== Entries provided ==
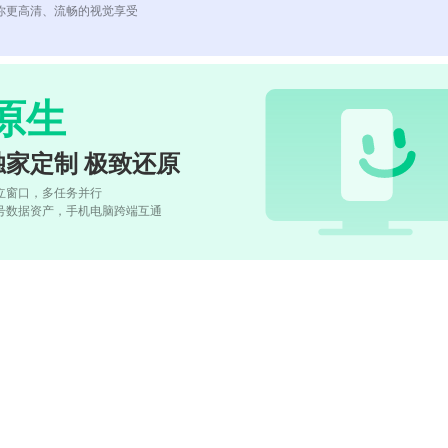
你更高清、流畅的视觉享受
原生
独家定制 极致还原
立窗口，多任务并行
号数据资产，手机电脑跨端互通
===
== Entries provided ==
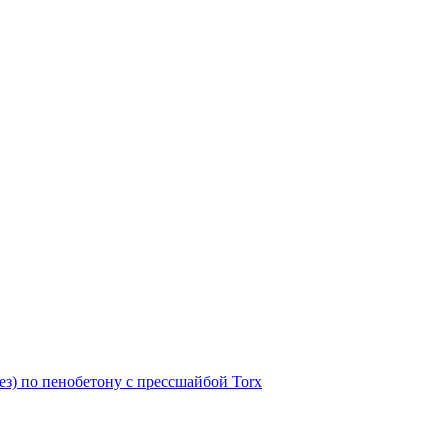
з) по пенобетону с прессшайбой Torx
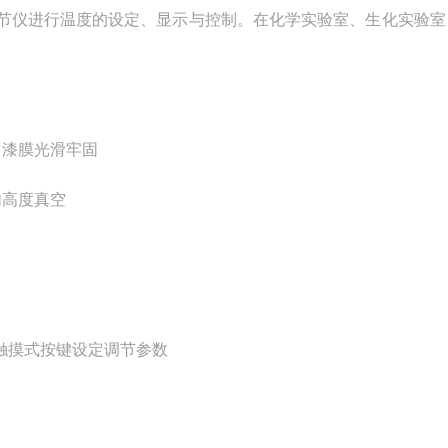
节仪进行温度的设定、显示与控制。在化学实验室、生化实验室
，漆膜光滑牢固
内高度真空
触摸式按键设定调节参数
===
Reproduce, exactly as they stand in the data above, the lines from the one that holds "你更高清、流畅的视觉享受" to the one that holds "号数据资产，手机电脑跨端互通", inclusive.

你更高清、流畅的视觉享受
原生
独家定制 极致还原
立窗口，多任务并行
号数据资产，手机电脑跨端互通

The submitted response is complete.